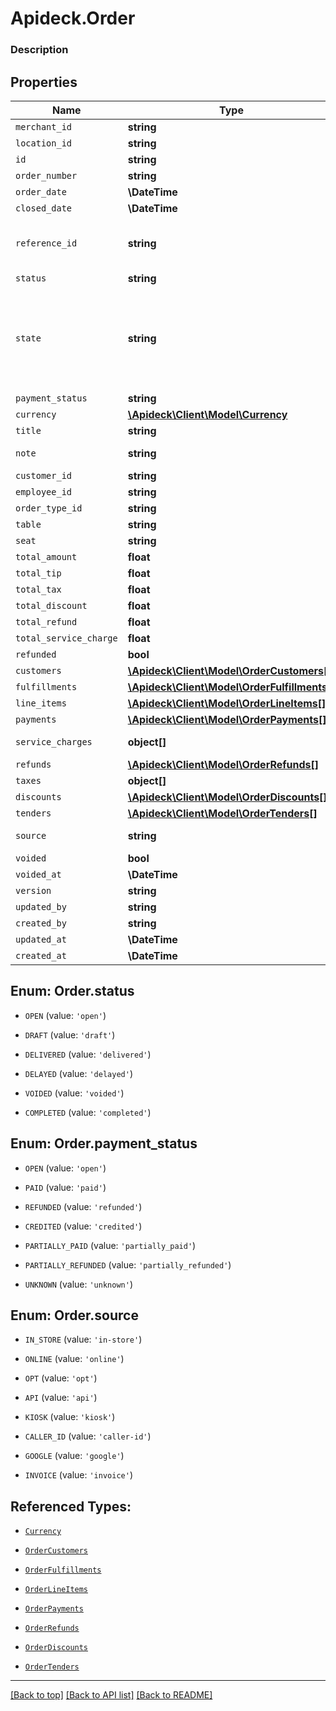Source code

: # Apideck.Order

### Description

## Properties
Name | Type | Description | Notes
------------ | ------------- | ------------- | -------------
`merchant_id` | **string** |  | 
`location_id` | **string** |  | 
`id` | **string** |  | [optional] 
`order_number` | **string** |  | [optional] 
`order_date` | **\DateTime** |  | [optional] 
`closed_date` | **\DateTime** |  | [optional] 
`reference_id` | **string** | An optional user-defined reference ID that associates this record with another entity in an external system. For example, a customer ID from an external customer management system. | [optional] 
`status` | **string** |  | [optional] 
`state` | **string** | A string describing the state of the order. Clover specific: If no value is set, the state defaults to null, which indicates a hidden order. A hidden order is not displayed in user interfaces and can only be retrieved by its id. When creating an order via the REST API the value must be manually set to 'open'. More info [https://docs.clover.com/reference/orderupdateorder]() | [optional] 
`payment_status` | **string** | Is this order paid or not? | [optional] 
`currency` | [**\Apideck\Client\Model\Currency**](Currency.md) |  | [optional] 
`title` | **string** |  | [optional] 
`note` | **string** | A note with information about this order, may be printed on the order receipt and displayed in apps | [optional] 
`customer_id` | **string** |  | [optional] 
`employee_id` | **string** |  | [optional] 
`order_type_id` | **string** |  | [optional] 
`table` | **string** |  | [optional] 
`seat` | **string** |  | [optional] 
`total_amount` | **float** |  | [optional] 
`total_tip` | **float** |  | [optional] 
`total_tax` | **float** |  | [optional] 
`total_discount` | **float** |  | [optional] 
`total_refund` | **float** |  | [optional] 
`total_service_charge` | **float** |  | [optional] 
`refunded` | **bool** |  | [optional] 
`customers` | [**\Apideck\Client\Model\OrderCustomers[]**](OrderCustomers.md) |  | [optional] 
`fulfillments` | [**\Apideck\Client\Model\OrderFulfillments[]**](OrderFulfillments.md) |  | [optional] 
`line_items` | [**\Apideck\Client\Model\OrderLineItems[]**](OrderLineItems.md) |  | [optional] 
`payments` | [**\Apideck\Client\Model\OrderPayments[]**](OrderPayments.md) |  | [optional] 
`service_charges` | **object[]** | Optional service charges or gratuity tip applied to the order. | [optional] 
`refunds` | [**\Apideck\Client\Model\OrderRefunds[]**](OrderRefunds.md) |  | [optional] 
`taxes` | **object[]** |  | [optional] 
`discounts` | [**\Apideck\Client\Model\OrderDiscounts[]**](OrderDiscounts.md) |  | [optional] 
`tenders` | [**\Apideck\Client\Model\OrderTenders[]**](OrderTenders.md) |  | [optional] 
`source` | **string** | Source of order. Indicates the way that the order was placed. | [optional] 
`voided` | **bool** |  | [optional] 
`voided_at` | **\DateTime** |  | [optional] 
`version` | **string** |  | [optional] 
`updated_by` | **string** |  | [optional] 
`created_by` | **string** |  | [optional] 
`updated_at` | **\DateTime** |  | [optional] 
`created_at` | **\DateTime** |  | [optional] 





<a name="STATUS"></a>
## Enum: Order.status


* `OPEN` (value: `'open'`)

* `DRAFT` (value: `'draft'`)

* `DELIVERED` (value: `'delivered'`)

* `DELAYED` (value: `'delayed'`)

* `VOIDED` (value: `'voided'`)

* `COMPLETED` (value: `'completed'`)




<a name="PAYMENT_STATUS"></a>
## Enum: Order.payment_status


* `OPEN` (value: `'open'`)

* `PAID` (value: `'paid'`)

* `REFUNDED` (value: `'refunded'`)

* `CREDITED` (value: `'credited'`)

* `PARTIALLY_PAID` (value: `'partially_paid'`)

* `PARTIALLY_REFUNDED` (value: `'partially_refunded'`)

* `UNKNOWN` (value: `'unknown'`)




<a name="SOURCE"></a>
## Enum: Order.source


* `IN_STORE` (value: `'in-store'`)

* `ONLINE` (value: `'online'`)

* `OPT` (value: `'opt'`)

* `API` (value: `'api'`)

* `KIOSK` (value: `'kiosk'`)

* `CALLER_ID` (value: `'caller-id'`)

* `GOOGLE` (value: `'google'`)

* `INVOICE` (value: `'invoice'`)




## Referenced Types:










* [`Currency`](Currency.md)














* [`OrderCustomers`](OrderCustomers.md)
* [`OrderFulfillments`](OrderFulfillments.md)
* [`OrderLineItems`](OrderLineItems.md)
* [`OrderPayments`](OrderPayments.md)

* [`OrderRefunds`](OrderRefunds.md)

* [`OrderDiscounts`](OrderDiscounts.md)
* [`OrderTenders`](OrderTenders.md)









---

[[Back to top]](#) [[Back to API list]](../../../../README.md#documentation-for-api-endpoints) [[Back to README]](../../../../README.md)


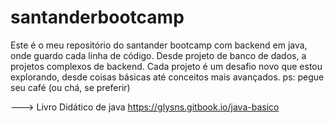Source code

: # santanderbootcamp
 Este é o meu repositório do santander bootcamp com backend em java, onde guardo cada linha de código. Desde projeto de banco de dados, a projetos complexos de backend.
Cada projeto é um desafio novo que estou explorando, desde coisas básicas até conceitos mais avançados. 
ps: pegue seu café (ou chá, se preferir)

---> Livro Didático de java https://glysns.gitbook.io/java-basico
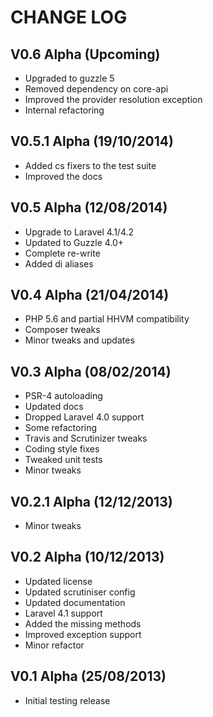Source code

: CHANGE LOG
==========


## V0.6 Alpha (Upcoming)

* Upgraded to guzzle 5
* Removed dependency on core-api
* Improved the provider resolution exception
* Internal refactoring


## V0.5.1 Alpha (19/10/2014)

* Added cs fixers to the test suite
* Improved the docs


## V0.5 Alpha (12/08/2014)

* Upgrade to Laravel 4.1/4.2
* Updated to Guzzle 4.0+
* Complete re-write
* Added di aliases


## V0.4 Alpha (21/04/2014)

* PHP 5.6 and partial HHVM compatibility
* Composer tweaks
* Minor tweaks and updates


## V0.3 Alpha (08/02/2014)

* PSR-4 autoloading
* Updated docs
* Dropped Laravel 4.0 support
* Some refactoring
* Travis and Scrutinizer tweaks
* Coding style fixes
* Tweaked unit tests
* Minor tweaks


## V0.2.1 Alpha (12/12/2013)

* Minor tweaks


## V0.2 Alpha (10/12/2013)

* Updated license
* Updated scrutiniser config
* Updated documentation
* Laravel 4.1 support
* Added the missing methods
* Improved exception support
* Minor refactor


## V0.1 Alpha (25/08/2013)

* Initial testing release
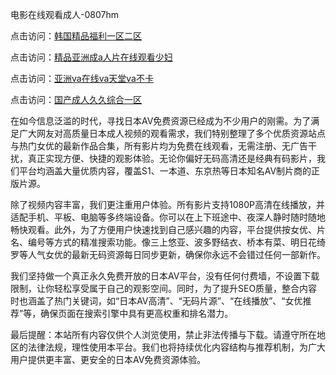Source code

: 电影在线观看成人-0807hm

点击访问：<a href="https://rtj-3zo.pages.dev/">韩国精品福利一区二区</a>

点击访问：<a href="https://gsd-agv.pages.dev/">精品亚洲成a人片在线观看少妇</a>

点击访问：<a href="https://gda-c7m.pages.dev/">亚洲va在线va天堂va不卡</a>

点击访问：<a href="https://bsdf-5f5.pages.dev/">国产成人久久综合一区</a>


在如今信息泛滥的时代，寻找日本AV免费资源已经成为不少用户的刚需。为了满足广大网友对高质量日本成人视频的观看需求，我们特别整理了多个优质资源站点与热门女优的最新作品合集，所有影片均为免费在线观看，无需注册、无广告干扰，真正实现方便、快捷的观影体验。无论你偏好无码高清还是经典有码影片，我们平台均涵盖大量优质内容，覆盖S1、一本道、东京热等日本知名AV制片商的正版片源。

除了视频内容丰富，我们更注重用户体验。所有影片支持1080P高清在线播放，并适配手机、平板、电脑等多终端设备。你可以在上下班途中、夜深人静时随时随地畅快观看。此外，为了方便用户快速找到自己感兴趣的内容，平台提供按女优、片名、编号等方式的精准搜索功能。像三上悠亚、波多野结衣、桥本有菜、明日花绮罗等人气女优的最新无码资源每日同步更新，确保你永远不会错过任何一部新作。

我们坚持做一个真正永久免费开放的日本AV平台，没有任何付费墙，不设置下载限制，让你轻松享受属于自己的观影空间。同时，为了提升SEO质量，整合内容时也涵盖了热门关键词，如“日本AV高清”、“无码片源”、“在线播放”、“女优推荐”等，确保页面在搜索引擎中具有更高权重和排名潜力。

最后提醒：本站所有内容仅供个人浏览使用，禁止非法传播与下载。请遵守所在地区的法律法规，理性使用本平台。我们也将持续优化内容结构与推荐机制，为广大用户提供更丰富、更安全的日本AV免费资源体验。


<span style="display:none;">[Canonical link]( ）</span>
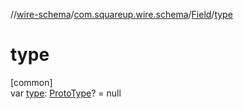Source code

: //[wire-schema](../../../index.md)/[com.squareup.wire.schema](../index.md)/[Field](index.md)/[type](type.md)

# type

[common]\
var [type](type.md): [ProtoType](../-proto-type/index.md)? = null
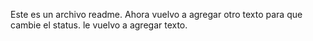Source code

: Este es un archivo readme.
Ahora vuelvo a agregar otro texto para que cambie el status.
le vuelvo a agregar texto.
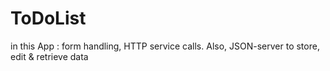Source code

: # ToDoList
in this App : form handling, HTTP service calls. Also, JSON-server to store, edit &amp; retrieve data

§ **Work instruction**: Scan the data for lines containing "java" and copy all of them.

§ **Answer section**:
 Este é o meu repositório do santander bootcamp com backend em java, onde guardo cada linha de código. Desde projeto de banco de dados, a projetos complexos de backend.
---> Livro Didático de java https://glysns.gitbook.io/java-basico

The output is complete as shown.